- **YOUR INSTRUCTIONS**:
Among the entries below, find the line with "properly. If a", then quote it and each following line up to and including the line with "corresponding file descriptor", and nothing else.

*** DATA SHOWN Section Begins ***

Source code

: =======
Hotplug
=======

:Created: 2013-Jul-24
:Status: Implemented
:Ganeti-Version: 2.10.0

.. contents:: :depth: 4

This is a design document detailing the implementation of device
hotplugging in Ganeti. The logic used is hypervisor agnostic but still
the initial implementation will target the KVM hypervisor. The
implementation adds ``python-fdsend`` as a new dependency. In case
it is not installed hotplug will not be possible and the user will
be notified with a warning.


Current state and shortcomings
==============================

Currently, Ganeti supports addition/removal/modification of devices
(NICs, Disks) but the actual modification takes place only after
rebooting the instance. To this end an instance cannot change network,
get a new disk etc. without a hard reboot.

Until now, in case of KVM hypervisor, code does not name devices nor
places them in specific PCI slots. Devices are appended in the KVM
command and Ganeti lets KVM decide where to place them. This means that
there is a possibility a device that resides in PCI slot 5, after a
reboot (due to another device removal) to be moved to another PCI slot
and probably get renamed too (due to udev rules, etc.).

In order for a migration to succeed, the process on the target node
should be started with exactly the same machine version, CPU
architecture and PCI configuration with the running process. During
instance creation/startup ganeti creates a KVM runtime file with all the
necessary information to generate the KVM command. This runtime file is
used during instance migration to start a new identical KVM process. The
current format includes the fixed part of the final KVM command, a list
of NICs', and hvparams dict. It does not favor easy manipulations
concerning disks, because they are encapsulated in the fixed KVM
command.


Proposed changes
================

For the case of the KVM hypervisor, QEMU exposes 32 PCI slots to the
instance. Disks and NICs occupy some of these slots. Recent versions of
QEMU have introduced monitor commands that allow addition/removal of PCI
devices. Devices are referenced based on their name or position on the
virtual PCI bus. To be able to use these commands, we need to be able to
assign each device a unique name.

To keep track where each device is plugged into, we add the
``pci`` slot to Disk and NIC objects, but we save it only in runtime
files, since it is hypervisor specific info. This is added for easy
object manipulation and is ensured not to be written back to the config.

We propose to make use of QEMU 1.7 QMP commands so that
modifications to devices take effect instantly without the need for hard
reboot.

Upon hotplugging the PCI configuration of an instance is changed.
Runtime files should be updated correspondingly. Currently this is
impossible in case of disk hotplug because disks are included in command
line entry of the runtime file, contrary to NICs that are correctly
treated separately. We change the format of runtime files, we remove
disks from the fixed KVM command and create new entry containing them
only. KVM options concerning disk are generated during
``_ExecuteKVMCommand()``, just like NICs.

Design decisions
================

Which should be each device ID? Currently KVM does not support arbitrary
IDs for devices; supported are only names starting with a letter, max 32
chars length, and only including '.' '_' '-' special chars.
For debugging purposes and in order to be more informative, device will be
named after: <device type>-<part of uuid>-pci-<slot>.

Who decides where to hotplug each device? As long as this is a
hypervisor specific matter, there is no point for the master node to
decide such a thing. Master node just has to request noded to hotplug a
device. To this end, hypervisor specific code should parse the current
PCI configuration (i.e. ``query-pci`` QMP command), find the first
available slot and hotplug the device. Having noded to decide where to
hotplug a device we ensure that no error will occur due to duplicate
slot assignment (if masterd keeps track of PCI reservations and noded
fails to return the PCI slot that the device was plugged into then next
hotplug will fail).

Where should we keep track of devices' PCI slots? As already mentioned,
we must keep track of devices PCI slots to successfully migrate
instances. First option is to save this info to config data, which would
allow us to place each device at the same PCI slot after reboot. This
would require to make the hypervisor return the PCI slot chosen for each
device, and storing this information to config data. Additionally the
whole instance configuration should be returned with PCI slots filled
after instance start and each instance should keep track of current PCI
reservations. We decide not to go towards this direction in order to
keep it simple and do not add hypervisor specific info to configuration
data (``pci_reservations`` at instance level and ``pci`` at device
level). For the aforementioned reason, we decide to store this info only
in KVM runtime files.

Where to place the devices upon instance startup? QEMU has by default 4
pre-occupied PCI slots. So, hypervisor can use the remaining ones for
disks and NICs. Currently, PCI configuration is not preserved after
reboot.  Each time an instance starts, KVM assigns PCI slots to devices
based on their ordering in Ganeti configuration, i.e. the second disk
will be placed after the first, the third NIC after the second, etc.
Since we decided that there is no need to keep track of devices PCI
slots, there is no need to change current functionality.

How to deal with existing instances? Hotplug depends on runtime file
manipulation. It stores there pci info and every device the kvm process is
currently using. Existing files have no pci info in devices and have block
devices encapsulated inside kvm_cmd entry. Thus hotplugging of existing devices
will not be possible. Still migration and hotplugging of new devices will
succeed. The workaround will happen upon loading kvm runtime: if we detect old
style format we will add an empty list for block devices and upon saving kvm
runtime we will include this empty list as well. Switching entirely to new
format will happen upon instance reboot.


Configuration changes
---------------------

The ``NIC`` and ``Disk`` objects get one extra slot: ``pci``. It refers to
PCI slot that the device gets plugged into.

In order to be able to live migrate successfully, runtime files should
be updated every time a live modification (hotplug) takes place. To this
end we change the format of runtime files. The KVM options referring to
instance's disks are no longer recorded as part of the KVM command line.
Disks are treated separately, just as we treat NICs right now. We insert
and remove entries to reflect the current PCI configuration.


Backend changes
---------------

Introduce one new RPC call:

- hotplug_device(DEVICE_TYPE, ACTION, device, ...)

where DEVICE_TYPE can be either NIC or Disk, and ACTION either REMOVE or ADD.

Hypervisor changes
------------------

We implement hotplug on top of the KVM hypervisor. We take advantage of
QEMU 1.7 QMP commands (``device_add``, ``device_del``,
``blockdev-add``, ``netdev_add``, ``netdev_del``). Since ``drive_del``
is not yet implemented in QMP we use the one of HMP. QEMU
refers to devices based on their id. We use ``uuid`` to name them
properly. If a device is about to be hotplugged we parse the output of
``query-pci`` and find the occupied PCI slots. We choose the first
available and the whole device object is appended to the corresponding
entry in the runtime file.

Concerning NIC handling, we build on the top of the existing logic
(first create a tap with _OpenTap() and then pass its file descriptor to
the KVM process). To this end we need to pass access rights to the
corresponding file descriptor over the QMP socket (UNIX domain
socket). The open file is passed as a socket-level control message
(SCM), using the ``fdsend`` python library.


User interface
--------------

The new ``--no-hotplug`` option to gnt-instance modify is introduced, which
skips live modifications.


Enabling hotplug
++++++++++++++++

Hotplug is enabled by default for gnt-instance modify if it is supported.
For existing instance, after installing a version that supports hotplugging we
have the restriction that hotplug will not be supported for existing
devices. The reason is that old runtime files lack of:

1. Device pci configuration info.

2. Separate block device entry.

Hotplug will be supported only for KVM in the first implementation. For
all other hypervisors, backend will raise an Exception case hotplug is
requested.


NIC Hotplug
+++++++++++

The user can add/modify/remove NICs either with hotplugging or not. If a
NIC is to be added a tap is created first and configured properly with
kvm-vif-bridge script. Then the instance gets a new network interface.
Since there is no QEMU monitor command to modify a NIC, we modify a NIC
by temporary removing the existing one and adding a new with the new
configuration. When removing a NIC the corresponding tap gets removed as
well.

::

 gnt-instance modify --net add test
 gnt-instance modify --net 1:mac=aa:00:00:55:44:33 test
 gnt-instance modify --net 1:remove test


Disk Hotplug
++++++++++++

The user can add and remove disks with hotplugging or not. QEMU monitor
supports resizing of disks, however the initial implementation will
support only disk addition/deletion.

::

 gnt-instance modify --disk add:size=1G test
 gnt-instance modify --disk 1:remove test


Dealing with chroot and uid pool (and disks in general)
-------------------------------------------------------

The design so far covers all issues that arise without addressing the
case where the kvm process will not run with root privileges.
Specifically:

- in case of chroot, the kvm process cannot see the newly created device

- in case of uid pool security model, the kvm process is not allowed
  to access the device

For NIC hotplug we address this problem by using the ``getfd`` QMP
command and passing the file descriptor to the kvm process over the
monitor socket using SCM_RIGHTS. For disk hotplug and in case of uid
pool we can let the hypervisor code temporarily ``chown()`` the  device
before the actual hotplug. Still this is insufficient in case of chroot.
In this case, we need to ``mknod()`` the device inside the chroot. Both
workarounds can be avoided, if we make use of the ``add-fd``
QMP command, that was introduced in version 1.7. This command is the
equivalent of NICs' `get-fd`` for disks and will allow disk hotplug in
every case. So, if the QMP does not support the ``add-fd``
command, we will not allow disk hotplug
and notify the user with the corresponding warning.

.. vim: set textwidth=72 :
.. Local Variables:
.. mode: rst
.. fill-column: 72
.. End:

*** DATA SHOWN Section Ends ***
*** DATA SHOWN Section Begins ***

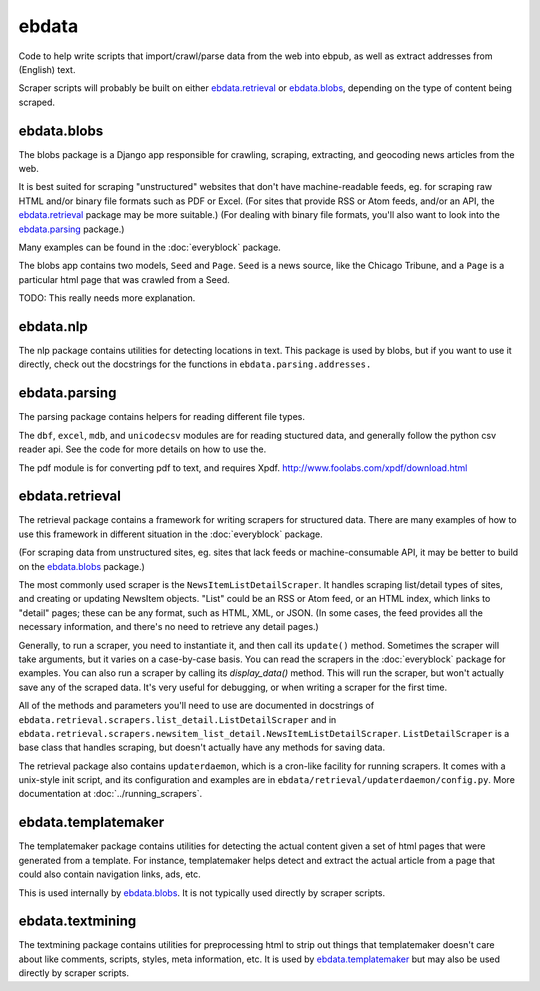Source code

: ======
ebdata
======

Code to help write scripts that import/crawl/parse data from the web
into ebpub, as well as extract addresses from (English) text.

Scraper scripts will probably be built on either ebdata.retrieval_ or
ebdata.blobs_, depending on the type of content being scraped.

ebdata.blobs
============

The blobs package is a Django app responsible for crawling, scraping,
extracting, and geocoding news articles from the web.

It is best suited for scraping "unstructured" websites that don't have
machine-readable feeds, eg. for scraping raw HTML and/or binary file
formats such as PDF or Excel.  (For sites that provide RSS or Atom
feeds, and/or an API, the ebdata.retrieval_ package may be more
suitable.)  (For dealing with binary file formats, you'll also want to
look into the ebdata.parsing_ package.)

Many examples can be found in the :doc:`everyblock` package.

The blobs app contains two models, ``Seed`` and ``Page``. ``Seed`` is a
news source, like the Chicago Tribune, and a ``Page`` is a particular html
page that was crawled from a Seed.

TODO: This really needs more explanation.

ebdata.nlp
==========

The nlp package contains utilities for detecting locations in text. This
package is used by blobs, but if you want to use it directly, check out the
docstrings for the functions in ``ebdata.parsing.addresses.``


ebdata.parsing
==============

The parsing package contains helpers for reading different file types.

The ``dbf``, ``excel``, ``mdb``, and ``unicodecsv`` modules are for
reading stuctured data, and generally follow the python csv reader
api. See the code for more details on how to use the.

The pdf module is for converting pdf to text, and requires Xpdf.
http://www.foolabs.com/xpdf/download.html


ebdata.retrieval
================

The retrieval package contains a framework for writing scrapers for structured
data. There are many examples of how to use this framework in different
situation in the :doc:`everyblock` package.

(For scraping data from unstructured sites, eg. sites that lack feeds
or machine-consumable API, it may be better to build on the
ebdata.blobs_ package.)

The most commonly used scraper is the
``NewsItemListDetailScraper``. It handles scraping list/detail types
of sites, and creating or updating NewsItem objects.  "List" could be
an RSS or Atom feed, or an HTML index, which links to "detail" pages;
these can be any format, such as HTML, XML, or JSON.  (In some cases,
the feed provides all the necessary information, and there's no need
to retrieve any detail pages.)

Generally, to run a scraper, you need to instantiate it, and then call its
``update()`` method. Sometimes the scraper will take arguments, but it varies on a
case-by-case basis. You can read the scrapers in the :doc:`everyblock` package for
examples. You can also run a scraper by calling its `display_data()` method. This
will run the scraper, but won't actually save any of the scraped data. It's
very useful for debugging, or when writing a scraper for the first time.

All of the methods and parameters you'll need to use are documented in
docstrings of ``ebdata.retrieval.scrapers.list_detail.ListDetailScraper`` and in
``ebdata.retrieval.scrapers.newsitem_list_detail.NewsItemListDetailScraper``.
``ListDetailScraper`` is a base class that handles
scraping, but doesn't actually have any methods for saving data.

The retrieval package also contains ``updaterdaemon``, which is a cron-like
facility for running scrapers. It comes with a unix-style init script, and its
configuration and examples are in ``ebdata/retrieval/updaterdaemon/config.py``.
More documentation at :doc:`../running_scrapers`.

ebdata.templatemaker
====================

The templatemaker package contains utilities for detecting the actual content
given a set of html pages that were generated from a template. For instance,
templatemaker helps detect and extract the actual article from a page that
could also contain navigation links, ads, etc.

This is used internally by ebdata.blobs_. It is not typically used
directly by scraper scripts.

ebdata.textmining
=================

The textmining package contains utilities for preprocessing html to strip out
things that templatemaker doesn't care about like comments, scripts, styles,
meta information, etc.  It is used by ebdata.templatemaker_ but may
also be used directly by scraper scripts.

*** DATA SHOWN Section Ends ***

- **WRITTEN RESPONSE**:
properly. If a device is about to be hotplugged we parse the output of
``query-pci`` and find the occupied PCI slots. We choose the first
available and the whole device object is appended to the corresponding
entry in the runtime file.

Concerning NIC handling, we build on the top of the existing logic
(first create a tap with _OpenTap() and then pass its file descriptor to
the KVM process). To this end we need to pass access rights to the
corresponding file descriptor over the QMP socket (UNIX domain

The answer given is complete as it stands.